The Baghdad of late 2011, just months before the last American troops are slated to return home, remains a city of gray concrete walls. Many of the barriers that hastily went up across the city over the years remain, leaving hidden hundreds of banks, offices, restaurants, and businesses, as well as private homes. Armed checkpoints are a common sight in many areas of the city, though the young Iraqi soldiers who man them are often found talking or texting on their cell phones rather than searching cars.
A grim sense of loss hangs over the city. Framed photos of the thousands of Iraqi police officers and soldiers killed in recent years hang from the city’s lampposts, while hand-painted pictures of Shia militants killed battling the American military cover many of the walls in Sadr City, a vast Shia slum here.
American forces, meanwhile, have entirely disappeared from view, with the 46,000 troops who remain in the country relocating to a handful of large bases far from Baghdad in preparation for returning home later this year.
Yet quirky reminders of the lengthy American presence here abound. Many Iraqi soldiers copy U.S. troops; they sport Oakley sunglasses, CamelBak water canteens, and black wristbands. Iraqi politicians, meanwhile, race through Baghdad’s streets in convoys of armored Toyota Land Cruisers, using hand signals and loudspeakers to warn Iraqi drivers to keep their distance and fire warning shots if the drivers come too close. American military Humvees once drove through Baghdad in exactly the same manner.
“We learned that from you,” my former translator, Jabbar Yassin, says when I call him to ask about the practice. “It is like seeing ghosts of the Americans.”
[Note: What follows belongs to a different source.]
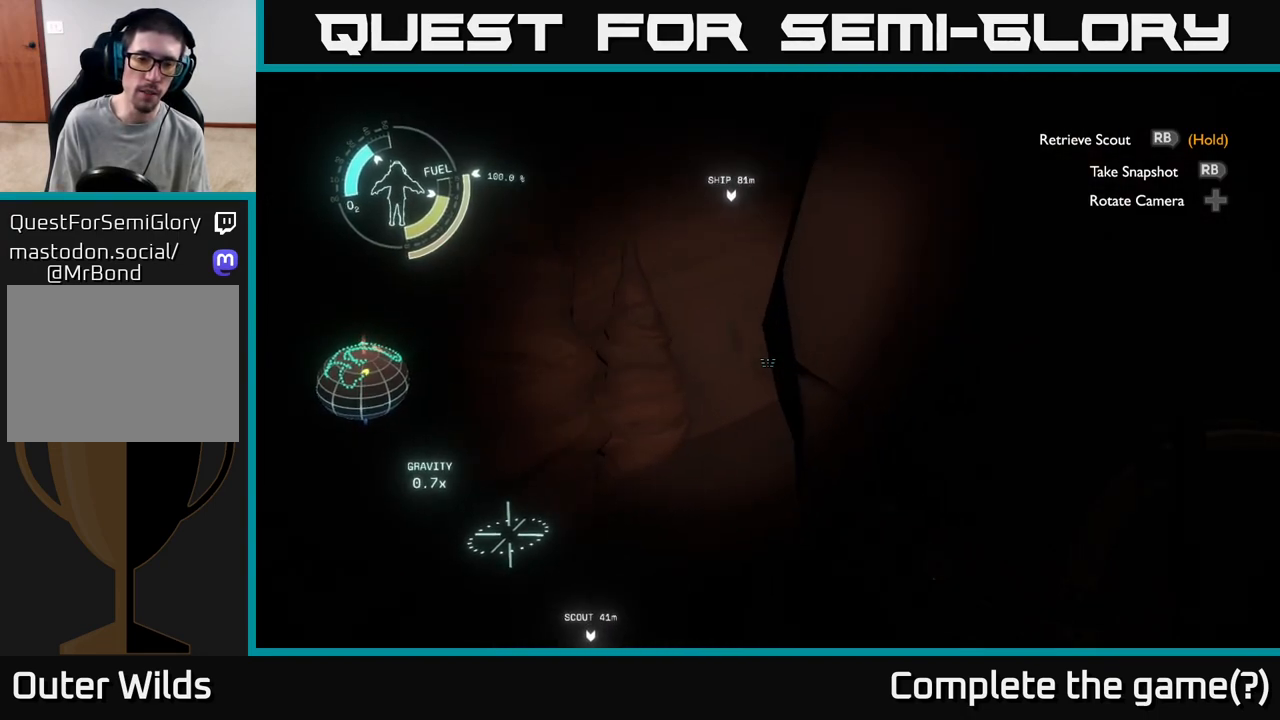
{"buttons": [], "left_stick": "up", "right_stick": "right", "events": [[83, "right_stick", "center"], [217, "right_stick", "right"], [450, "left_stick", "up"]]}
The contrast between the dreams of an open Baghdad and the reality of the walled city is particularly striking on the city’s famed Abu Nuwas Street, a broad promenade directly across the Tigris River from the walls of the Green Zone. It is lined with what Iraqis call, in English, “casinos”: riverside cafes where men gather to play backgammon and dominoes, smoke shishas, and eat mazgouf, a local delicacy made of carp cooked around a charcoal pit.
Three of Iraq’s biggest and best-known hotels—the Palestine, the Ishtar Sheraton (no connection to the Sheraton company), and the Baghdad Hotel—lie on Abu Nuwas. During the formal U.S. occupation of the country, American contractors, journalists, and civilian government officials occupied the hotels. They'd slid into disrepair, with chipped brown exterior walls and worn down lobbies.
All of that is different today, courtesy of a roughly $50 million Iraqi-government-funded overhaul of the three buildings. The hotel exteriors have been freshly painted, and their lobbies have modern check-in areas, flat-screen televisions, and furniture. The rooms have new beds and dressers, outside windows completely replaced.
The Maliki government rehabbed the buildings as part of a $195 million plan to beautify Baghdad for an Arab League summit supposed to have taken place here in May. But it was cancelled at the last minute under pressure from Saudi Arabia and other Gulf states, whose Sunni rulers consider Maliki a hostile Shiite sectarian with close ties to Iran.
Today, while the three buildings sit empty, Abu Nuwas itself has made a comeback. A ghost town during the worst years of Iraq’s civil war, ordinary Iraqis have returned in droves thanks to a steep decline in the city’s violence. When the heat breaks each day, Iraqi families and young men stream to Abu Nuwas to eat at its waterside restaurants, stroll through its parks, or take their children play in a new mini-amusement park complete with a large pool, a child-sized train set, and large, bouncy slides topped with an image of Mickey Mouse. On a recent evening, the sounds of children’s laughter echoed through the playground, a cheerful counterpoint to Baghdad’s pervasive gloom. The hotels, by contrast, appeared largely deserted, with lights on in only a handful of rooms.
A few blocks away, a jaunty, if misspelled, sign says “Well Come to the Baghdad Hotel.” If you found the right angle, its new windows and balconies could just about be seen over the large concrete blast walls that continue to ring the property, sealing the hotel off from the city it is meant to serve.